Exercise goal ▸
Only these lines of the data below are wanted: the one with "index tip: (238, 149)", the one with "pinky tip: (203, 237)", and any lines between them, each repeated exactly.

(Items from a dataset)
/---
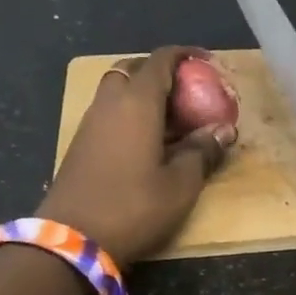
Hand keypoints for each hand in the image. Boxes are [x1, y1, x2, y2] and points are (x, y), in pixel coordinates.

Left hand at [38, 47, 234, 266]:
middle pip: (134, 68)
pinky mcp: (81, 143)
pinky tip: (149, 139)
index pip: (161, 60)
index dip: (185, 54)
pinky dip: (131, 111)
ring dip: (144, 92)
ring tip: (172, 115)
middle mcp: (110, 103)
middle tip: (188, 88)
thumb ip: (203, 151)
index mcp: (137, 103)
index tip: (208, 61)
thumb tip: (224, 130)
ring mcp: (91, 122)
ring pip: (118, 89)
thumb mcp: (180, 184)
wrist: (71, 240)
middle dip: (162, 71)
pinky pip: (110, 111)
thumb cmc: (133, 206)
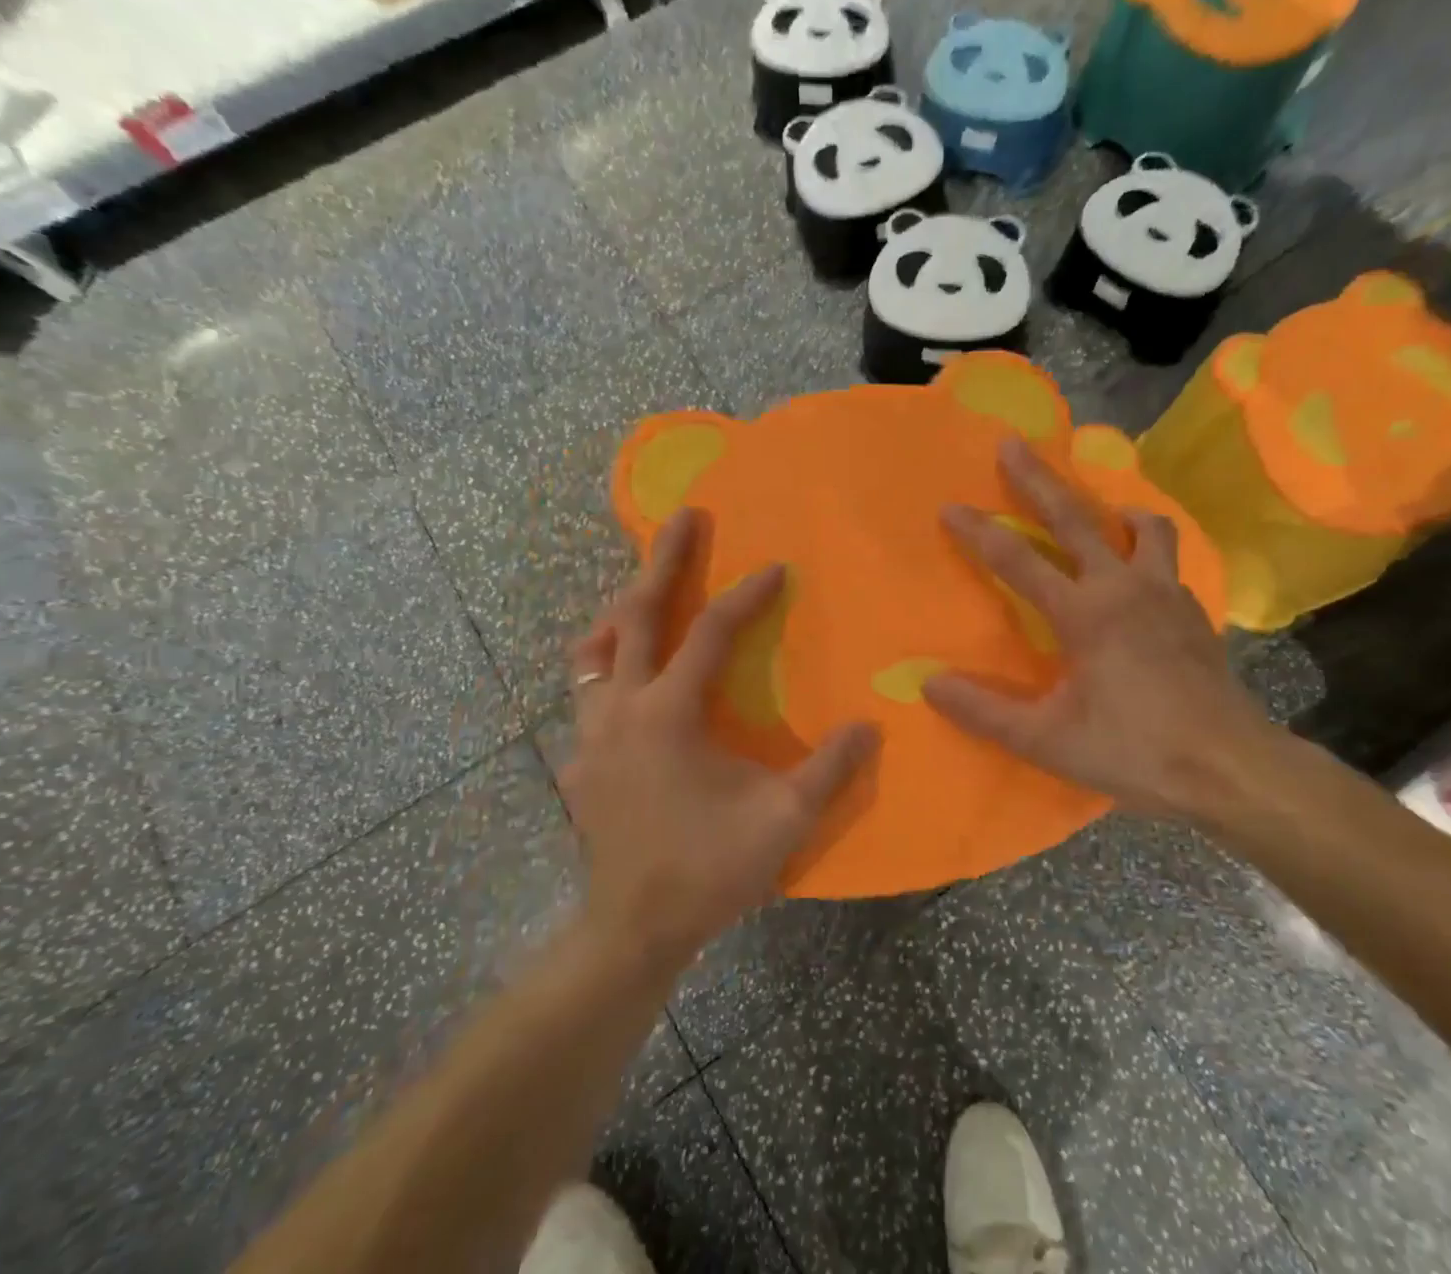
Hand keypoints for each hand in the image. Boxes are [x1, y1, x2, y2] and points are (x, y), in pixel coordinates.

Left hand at [559, 510, 876, 968]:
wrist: (632, 932)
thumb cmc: (708, 870)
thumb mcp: (784, 821)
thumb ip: (830, 770)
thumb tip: (870, 726)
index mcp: (668, 714)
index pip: (709, 632)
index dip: (746, 596)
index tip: (775, 568)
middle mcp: (620, 710)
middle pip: (634, 616)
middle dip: (661, 561)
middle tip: (682, 517)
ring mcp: (590, 736)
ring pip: (594, 652)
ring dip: (622, 613)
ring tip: (643, 590)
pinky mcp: (580, 763)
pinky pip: (587, 695)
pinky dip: (606, 667)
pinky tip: (628, 681)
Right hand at [923, 438, 1285, 824]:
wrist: (1232, 768)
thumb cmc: (1134, 752)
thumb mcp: (1047, 741)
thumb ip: (985, 711)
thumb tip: (929, 684)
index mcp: (1084, 612)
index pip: (1017, 560)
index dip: (979, 531)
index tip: (951, 507)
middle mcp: (1125, 586)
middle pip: (1075, 518)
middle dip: (1038, 479)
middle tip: (1013, 444)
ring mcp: (1167, 593)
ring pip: (1142, 527)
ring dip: (1113, 510)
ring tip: (1100, 512)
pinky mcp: (1195, 611)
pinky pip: (1167, 560)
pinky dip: (1146, 551)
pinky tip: (1138, 576)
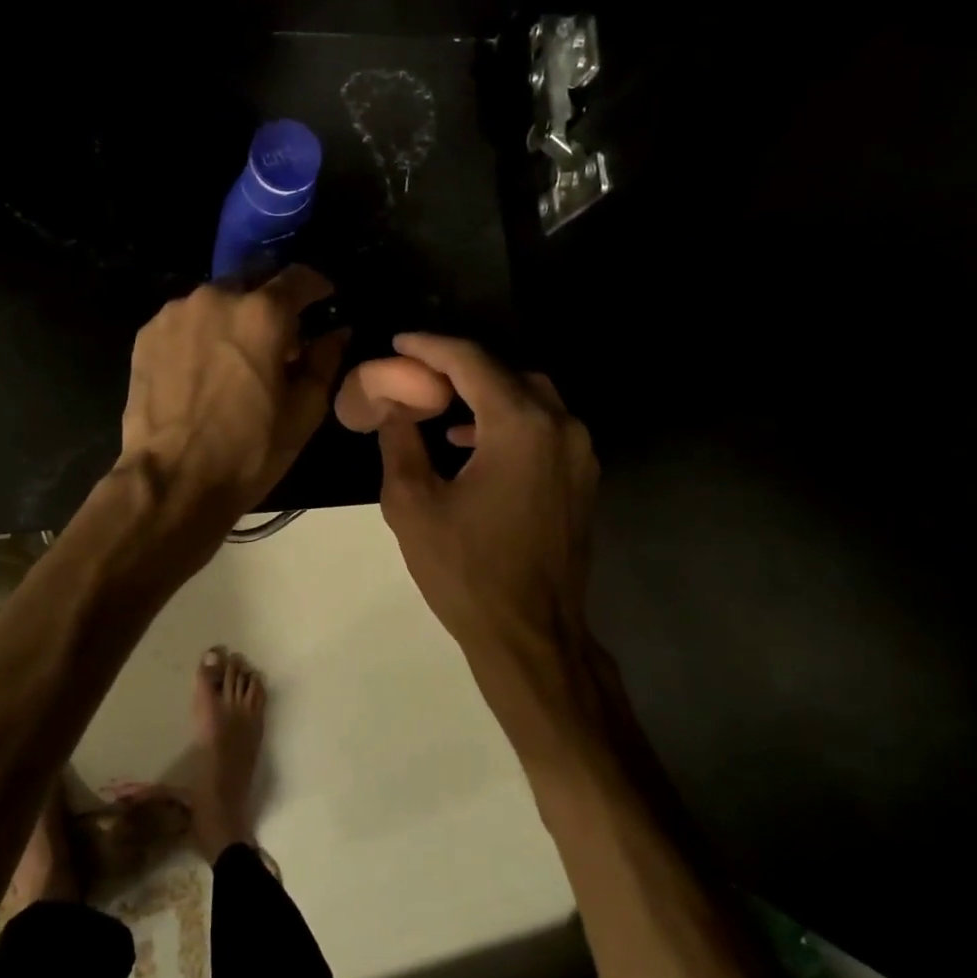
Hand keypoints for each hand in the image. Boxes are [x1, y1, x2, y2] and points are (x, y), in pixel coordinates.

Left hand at [118, 266, 349, 539]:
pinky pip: (185, 320)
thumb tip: (337, 332)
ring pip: (215, 300)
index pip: (299, 276)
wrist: (171, 479)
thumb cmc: (248, 450)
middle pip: (253, 280)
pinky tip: (202, 368)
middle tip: (278, 336)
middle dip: (270, 300)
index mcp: (262, 313)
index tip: (324, 299)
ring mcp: (175, 313)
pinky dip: (200, 333)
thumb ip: (325, 361)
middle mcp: (216, 297)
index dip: (317, 286)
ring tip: (235, 355)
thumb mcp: (303, 412)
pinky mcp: (147, 334)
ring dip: (232, 317)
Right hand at [375, 331, 600, 684]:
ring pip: (532, 398)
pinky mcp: (582, 479)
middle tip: (417, 374)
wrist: (531, 635)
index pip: (472, 362)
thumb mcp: (412, 503)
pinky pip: (545, 428)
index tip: (399, 342)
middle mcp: (561, 426)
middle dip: (460, 367)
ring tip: (441, 408)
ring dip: (486, 394)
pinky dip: (509, 421)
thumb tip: (393, 404)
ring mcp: (580, 454)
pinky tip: (474, 444)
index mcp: (520, 425)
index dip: (430, 347)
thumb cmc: (466, 571)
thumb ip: (400, 440)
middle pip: (507, 373)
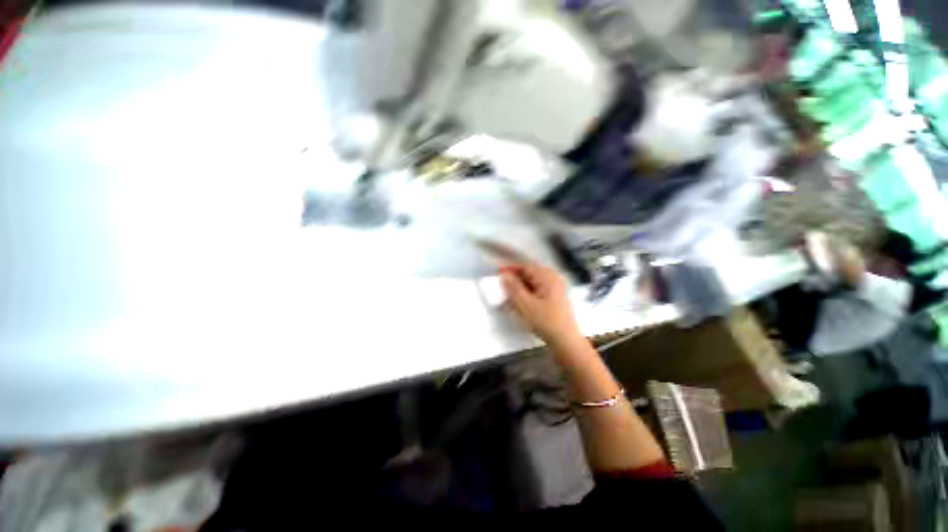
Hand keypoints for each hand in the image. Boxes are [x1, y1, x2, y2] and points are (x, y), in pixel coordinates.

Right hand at [499, 262, 582, 346]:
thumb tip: (504, 275)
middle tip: (501, 283)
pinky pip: (538, 289)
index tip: (497, 272)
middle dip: (515, 277)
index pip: (526, 266)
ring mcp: (556, 288)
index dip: (510, 268)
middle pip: (530, 273)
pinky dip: (527, 292)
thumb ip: (513, 288)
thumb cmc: (546, 321)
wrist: (566, 341)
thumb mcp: (525, 305)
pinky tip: (520, 300)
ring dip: (520, 285)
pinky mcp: (555, 297)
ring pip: (533, 281)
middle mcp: (553, 278)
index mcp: (548, 277)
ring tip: (508, 292)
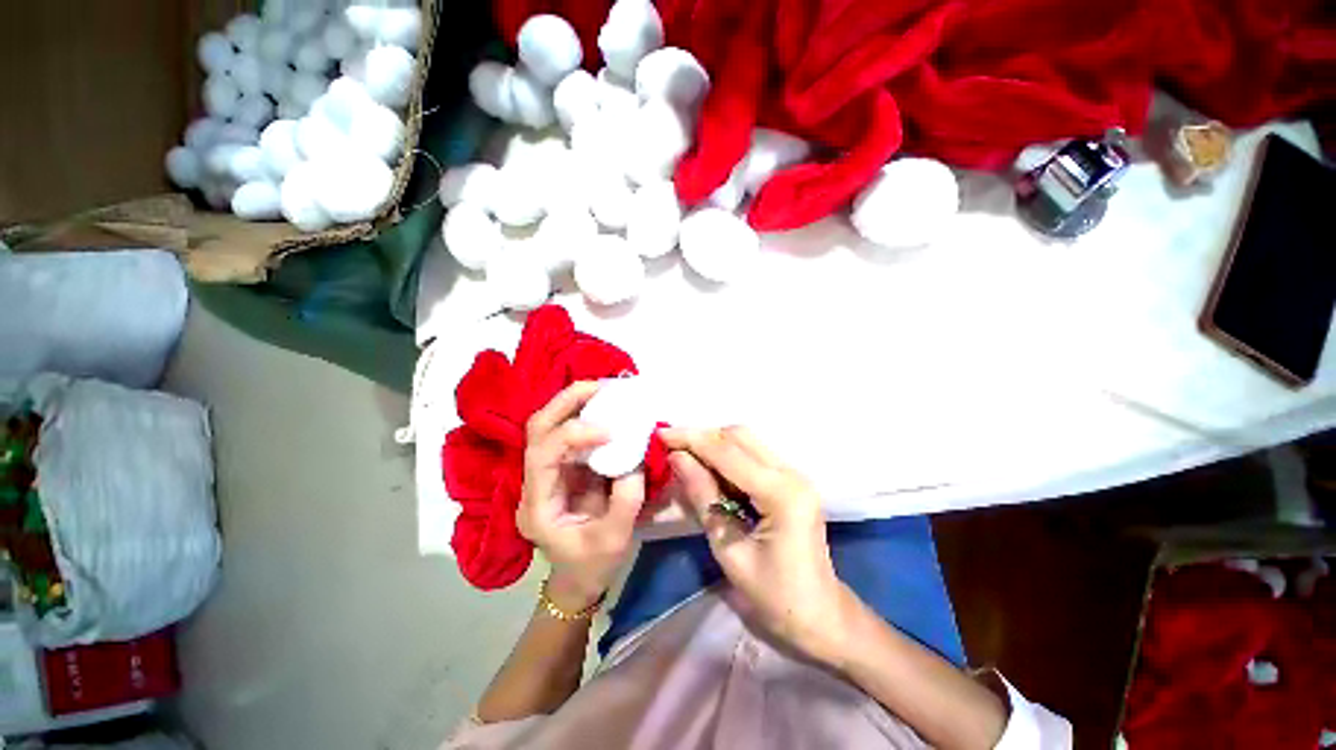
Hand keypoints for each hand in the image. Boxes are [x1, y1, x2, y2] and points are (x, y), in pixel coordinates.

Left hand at [518, 382, 646, 611]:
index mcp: (537, 504)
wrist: (578, 580)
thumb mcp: (614, 539)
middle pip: (538, 428)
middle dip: (567, 402)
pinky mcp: (564, 468)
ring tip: (605, 390)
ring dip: (576, 403)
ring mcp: (548, 472)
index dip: (576, 433)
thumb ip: (626, 499)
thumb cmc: (591, 565)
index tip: (612, 430)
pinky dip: (587, 415)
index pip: (544, 454)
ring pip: (550, 425)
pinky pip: (570, 433)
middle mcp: (534, 482)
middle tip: (601, 387)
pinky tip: (607, 408)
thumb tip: (635, 457)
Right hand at [659, 426, 855, 665]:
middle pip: (739, 436)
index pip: (728, 453)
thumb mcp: (728, 550)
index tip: (660, 434)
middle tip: (669, 446)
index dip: (691, 439)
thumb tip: (677, 457)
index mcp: (781, 493)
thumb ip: (702, 497)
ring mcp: (794, 474)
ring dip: (713, 443)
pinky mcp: (790, 480)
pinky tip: (706, 467)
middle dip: (701, 436)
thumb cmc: (774, 597)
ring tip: (683, 454)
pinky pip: (752, 455)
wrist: (820, 616)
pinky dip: (726, 455)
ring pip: (746, 441)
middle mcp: (792, 473)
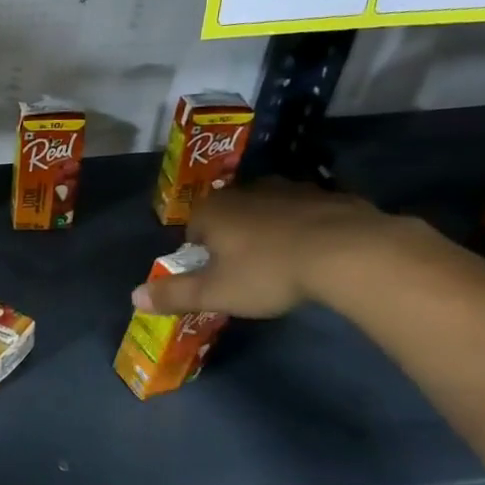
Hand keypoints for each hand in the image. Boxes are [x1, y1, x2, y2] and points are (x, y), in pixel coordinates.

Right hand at [132, 179, 394, 318]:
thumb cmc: (268, 272)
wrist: (350, 253)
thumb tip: (134, 296)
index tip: (217, 278)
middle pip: (230, 217)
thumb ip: (173, 294)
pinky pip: (307, 213)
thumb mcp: (215, 293)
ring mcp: (291, 188)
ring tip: (283, 263)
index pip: (193, 230)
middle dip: (234, 240)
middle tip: (248, 273)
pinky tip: (317, 254)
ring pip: (269, 211)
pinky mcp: (331, 195)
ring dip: (270, 231)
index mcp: (214, 210)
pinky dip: (307, 229)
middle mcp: (247, 191)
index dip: (201, 256)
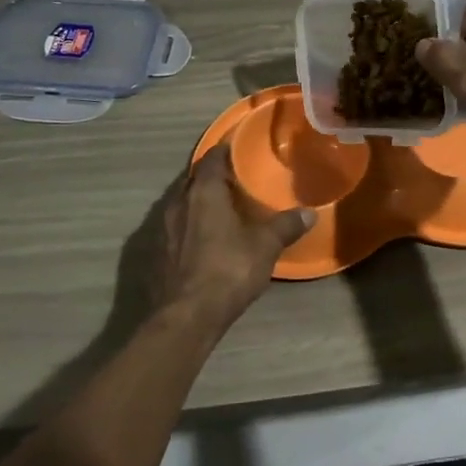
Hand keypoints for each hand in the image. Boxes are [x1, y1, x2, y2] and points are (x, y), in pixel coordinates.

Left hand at [153, 143, 314, 329]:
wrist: (185, 317)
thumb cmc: (228, 270)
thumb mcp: (265, 247)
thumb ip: (286, 226)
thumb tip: (310, 213)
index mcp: (203, 192)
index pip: (211, 158)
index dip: (224, 151)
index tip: (238, 149)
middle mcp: (177, 203)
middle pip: (194, 179)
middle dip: (212, 176)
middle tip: (234, 179)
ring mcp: (161, 228)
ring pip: (181, 203)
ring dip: (198, 201)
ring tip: (221, 207)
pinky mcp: (155, 252)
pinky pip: (174, 227)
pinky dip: (189, 224)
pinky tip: (203, 237)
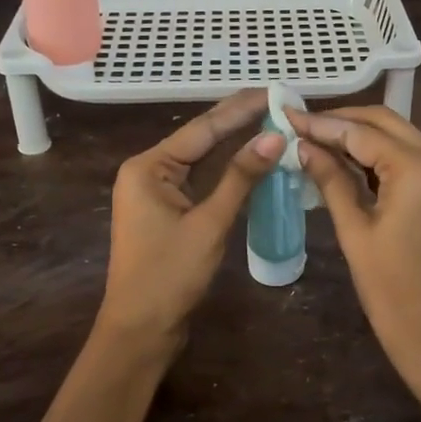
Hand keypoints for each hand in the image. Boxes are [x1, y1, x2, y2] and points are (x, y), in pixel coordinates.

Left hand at [99, 91, 285, 344]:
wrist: (140, 329)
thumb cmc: (169, 275)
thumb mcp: (209, 223)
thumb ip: (241, 178)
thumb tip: (274, 137)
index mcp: (149, 167)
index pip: (203, 128)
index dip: (241, 109)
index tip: (274, 92)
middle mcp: (148, 171)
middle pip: (201, 140)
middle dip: (240, 122)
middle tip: (280, 104)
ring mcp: (157, 192)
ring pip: (203, 161)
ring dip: (236, 146)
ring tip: (274, 123)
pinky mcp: (168, 212)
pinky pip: (202, 182)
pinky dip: (228, 173)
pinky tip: (254, 161)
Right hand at [291, 107, 420, 411]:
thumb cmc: (391, 292)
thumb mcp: (355, 232)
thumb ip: (331, 180)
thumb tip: (303, 146)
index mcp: (419, 171)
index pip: (363, 132)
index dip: (323, 124)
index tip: (289, 115)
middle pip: (388, 123)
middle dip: (345, 121)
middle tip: (304, 126)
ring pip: (404, 137)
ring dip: (365, 136)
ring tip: (321, 141)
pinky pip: (417, 158)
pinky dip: (386, 155)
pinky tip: (354, 162)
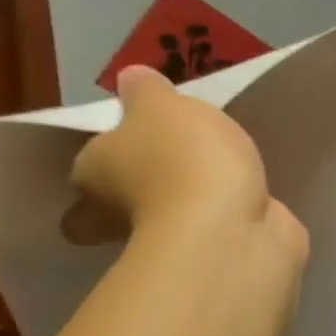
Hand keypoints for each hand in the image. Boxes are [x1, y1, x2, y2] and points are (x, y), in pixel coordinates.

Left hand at [63, 66, 308, 268]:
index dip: (100, 168)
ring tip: (223, 177)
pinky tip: (250, 200)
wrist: (230, 228)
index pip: (84, 173)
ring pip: (170, 223)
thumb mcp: (162, 106)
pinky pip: (218, 233)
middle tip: (168, 175)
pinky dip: (229, 220)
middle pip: (113, 213)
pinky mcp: (214, 256)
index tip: (125, 156)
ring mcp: (170, 243)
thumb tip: (131, 79)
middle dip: (134, 200)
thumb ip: (148, 91)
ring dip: (189, 207)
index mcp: (92, 174)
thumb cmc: (182, 160)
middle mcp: (118, 216)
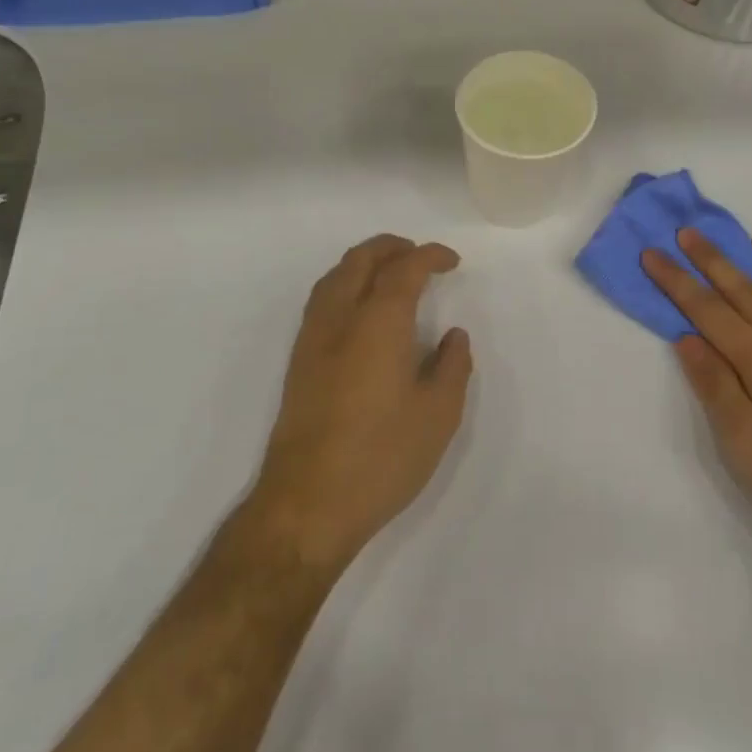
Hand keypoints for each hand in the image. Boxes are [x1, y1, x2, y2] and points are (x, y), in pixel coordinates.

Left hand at [251, 235, 472, 571]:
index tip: (452, 262)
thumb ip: (452, 366)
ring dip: (365, 262)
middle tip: (420, 256)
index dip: (430, 256)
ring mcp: (313, 339)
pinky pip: (322, 299)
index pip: (405, 268)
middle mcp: (341, 318)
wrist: (307, 504)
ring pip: (335, 276)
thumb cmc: (381, 457)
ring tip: (390, 274)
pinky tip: (360, 310)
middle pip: (361, 259)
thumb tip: (453, 336)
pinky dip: (345, 284)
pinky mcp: (298, 362)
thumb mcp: (438, 415)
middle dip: (392, 247)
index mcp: (378, 322)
\---
Solved exercise ▸
index tip: (238, 149)
middle mcp: (177, 203)
middle pip: (194, 179)
middle dip: (212, 176)
middle tip: (234, 179)
ring mcp: (161, 228)
ring pip: (181, 203)
ring dip: (198, 201)
ring tip: (221, 207)
pinky mcp: (155, 252)
pinky pip: (174, 227)
pinky dip: (189, 224)
pinky tip: (203, 237)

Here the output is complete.